Spatial Statistics

(derived from week 4 lecture material)

In modern scientific studies, statistic technique is probably one of the most important toolkits that a researcher should equip with. Statistics can be used to not only summarize data, but also to explore relations between variables. We can also make predictions or estimations based on the relations that we found. Commonly used statistical methods to look for relations between variables are correlation and regression. Regression is particularly useful for modelling numerical relations to make prediction or estimation. However, the traditional Ordinary Least Square  (OLS) regression method does not take spatial variation into account, so it often performs poorly when there exists large spatial variation in the data (e.g., human behavior related data, census data).

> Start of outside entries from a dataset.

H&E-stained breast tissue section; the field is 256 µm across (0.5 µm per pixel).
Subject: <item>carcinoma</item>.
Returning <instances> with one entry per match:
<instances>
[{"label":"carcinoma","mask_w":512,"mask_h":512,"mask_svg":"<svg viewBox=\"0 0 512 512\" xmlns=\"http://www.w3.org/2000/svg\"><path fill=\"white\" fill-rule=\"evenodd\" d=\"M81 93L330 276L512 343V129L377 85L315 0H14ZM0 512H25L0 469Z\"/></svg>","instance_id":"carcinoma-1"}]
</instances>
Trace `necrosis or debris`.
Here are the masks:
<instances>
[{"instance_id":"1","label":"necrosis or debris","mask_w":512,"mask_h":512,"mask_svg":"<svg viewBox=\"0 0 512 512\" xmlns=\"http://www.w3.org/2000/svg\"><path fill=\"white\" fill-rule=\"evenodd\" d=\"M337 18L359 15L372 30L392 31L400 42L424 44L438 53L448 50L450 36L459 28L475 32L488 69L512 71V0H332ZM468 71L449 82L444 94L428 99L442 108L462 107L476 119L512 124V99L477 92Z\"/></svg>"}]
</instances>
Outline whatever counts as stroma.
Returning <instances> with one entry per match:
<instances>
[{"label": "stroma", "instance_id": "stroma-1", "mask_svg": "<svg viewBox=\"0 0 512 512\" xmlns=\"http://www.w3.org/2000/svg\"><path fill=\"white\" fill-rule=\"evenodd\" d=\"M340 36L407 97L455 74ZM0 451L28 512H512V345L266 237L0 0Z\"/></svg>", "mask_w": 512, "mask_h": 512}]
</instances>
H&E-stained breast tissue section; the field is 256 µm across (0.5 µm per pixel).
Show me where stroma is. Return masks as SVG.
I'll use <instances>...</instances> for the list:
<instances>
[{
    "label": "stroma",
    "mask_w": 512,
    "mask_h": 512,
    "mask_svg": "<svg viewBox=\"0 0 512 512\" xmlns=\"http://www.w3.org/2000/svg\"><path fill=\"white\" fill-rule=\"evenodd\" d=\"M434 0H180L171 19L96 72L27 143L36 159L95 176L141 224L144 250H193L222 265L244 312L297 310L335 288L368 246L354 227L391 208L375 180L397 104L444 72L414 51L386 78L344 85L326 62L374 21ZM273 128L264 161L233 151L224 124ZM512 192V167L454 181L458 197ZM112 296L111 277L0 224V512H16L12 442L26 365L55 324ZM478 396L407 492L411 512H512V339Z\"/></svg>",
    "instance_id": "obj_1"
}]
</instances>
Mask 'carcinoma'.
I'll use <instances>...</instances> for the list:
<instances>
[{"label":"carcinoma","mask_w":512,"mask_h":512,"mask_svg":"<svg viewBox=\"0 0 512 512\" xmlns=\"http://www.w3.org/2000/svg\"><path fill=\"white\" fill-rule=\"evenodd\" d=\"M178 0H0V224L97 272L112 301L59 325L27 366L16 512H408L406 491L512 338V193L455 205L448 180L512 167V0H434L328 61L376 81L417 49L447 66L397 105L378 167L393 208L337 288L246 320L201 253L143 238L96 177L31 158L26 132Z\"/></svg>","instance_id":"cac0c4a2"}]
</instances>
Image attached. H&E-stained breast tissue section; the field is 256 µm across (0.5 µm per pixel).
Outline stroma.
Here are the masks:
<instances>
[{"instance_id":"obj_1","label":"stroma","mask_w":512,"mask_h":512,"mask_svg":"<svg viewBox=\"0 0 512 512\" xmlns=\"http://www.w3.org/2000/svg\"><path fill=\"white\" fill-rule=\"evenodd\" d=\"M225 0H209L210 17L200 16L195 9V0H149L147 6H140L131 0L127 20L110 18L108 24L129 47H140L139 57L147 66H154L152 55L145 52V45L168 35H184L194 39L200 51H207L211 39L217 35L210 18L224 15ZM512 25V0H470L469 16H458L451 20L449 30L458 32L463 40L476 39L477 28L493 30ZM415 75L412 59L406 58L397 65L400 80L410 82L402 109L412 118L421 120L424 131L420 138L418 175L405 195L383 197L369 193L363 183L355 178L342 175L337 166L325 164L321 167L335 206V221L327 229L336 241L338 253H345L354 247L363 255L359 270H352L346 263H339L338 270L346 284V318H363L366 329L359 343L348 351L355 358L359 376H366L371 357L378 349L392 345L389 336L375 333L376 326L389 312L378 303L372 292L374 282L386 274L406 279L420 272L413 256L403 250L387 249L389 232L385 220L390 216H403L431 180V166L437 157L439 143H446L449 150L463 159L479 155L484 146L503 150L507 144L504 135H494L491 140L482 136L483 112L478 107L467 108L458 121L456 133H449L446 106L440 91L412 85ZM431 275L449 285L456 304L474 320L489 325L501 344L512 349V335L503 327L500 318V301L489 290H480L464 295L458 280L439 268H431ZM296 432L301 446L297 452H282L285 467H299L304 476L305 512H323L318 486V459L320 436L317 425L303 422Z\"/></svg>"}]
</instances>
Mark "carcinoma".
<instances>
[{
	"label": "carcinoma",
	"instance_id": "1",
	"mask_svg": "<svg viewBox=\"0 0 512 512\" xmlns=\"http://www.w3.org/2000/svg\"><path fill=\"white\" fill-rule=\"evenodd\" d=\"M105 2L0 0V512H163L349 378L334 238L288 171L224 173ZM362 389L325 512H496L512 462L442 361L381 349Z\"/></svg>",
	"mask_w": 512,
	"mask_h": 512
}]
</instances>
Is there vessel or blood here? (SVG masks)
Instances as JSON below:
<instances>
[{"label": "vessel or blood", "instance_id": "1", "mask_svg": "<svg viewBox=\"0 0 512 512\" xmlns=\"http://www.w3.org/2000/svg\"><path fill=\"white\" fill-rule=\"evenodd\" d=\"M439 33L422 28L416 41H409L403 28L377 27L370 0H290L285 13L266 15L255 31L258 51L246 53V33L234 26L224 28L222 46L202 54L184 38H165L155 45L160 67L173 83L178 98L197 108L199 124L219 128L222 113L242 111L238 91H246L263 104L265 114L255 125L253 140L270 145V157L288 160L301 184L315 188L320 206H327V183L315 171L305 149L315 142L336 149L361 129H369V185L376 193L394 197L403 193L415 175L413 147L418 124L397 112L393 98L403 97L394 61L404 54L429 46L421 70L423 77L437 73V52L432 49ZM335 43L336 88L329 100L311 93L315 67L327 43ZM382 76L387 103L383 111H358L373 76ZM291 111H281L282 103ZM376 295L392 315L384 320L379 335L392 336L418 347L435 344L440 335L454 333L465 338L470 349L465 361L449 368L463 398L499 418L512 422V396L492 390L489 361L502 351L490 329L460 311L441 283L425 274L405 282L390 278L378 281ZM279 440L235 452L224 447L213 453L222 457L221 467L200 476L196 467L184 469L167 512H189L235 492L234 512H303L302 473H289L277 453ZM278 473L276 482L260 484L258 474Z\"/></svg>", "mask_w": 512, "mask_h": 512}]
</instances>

Geographically Weighted Regression (GWR) is a relatively new spatial statistic technique that is improved from the traditional regression method. While the traditional regression assumes that the relationship we are modelling is constant over the entire dataset, GWR allows the target relationship vary over the study area. GWR treats each point and its closely surrounded points within a certain area as a unit. Instead of producing one equation that fits all data points, GWR outputs separate equation for each unit using regression. The shape and size of a unit are specified by the user depended on their interpretation on how close the points are clustered.
As GWR usually involves tremendous amount of calculation, it is implemented using specific spatial statistic software (e.g., ArcGIS). The output is usually mapped over the study area with color rendering to display the variation. Besides the predicted values (e.g., calculated Y variable), the output also includes measures of how good the model is, such as r2 and p values. By displaying these measures on the map, GWR provides an additional advantage over traditional regression in which the accuracy of the model can be assessed locally.

 

Application Example

In this example, we will explore the relation between a child’s social skills and a small set of variables related to the child and to their neighbourhood using both OLS and GWR methods. The dataset used is the 2001 Vancouver census data. First, the most important variables that affect a child’s social score were identified using the Explanatory Regression Analysis tool in ArcMap. Its output suggested gender, language skill and the average income in the neighbourhood have the highest impacts on child’s social score. Then, both OLS and GWR were performed using these three variables as independent variables and child’s social score as dependent variable. The result indicates the difference in performance between the GWR and OLS model is not significant in this study. However, the GWR model provides local diagnostic parameters which can be further investigated to make improvement.

By exploring these local diagnostic parameters(e.g., multicollinearity), with the help of  Grouping Analysis tool, we found that the GWR model can be further improved by including ‘immigrant’ as an explanatory variable.